Fabulate, founded by former Nine execs Ben Gunn and Nathan Powell, with Toby Kennett and Sachin Singh, has built InfluencerAmp, a platform that lets brands place influencer content in premium environments.
Gunn disputed claims that targeting people via premium publishers is necessarily cheaper than targeting people on social, but cited higher view times, cheaper video views and new audiences.
“We might win on some metrics, we'll lose on others,” Gunn said. "But if it's not cost efficient, if it's not effective, if it's not doing high engagement time, people aren't going to use it.”

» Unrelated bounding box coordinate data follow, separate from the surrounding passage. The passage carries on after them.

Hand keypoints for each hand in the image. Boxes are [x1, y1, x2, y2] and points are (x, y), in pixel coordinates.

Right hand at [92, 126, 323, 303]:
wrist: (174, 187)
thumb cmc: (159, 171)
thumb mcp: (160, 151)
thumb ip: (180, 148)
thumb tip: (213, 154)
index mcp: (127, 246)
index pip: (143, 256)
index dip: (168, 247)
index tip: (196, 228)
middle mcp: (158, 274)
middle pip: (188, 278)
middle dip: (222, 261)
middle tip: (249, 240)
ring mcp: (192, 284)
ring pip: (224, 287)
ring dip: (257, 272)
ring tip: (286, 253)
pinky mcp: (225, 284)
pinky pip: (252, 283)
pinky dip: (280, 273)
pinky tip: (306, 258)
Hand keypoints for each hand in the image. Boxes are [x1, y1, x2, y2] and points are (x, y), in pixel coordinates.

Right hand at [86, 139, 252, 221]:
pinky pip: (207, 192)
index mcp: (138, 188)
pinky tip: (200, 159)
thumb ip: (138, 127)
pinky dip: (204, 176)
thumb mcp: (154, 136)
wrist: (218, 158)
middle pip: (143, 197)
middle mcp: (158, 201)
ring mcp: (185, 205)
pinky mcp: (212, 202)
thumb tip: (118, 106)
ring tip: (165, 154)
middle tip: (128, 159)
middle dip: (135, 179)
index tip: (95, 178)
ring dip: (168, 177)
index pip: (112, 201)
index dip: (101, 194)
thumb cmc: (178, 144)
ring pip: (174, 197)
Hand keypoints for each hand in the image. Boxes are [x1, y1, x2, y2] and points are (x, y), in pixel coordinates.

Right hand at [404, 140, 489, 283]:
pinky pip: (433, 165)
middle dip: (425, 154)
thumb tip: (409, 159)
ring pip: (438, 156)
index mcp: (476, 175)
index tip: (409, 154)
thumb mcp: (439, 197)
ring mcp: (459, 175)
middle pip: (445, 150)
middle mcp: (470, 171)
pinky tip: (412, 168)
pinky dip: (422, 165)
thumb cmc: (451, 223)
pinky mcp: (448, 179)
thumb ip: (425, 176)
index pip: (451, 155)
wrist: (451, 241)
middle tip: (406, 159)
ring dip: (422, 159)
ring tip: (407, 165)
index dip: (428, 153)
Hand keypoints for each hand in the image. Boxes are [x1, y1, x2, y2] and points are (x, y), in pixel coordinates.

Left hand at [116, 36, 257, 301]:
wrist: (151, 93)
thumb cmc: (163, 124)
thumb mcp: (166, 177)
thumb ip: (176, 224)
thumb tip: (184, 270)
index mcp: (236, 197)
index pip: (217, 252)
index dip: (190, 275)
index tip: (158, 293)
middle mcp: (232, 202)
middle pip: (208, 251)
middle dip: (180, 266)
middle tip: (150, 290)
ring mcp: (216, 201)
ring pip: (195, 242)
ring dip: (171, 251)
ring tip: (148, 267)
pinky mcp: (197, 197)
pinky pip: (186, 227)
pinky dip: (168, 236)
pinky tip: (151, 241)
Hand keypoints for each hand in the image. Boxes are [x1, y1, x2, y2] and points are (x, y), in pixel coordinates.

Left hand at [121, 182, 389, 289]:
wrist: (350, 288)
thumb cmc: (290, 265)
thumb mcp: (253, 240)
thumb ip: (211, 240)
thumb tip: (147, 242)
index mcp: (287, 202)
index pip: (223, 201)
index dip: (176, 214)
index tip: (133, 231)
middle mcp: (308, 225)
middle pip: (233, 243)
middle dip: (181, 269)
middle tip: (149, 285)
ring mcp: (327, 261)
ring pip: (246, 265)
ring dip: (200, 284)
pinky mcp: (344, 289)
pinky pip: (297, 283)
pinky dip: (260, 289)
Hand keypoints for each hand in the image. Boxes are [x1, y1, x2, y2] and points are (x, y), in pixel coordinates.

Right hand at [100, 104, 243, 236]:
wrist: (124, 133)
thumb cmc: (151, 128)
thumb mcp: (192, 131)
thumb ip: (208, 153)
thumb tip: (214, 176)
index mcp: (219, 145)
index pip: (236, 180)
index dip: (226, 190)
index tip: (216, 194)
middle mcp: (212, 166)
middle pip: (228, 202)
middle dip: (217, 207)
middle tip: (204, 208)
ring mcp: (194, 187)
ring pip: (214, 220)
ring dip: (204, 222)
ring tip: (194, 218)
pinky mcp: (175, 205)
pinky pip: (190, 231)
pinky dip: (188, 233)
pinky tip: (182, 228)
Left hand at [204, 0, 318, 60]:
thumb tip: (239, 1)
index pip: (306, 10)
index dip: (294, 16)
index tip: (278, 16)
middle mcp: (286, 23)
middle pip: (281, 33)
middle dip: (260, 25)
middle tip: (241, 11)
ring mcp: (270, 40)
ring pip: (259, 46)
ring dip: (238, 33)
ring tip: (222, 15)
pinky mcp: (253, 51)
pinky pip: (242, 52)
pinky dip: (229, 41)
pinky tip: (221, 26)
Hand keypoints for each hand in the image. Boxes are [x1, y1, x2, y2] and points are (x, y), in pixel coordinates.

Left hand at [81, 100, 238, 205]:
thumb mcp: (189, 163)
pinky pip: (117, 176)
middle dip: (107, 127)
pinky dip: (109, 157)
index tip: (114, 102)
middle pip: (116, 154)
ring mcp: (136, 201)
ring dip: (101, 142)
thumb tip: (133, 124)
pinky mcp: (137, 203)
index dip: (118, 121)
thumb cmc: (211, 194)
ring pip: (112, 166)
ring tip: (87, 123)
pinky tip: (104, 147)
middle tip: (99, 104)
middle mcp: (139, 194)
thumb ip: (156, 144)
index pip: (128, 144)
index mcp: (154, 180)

Winterbourn rejected the notion that publishers running creator content in ad spots is a net negative for social platforms like Meta’s Facebook and Instagram, and TikTok. “If it’s complementing the likes of TikTok and generating new audiences for the platform, how much is that worth to TikTok?” she said.
Meanwhile, it reduces costs for brands – because they can reuse content and save on production costs, while creator fees are “increasing dramatically”, Winterbourn said.
Wider impact
Gavin Merwood, APAC GM at Nova, the tech firm behind News Corp and Fabulate’s products, said publishers are gaining traction because behaviour is different on their sites, and ads more likely to land.
“Scroll speed is fast on Facebook. Recollection of what you see is, let’s say, blurred. It’s slower in premium articles,” per Merwood. “Plus, as social networks have become more political, that scares brands sometimes. They want to take control."
He thinks the upshot of longer dwell times within more premium publisher settings is that brands may now start to refocus on quality of creative over uber-targeted ads, which should have broader networks effects.
“We spent the past 10 years worrying about data and targeting,” he added. “The next five years will be creative.”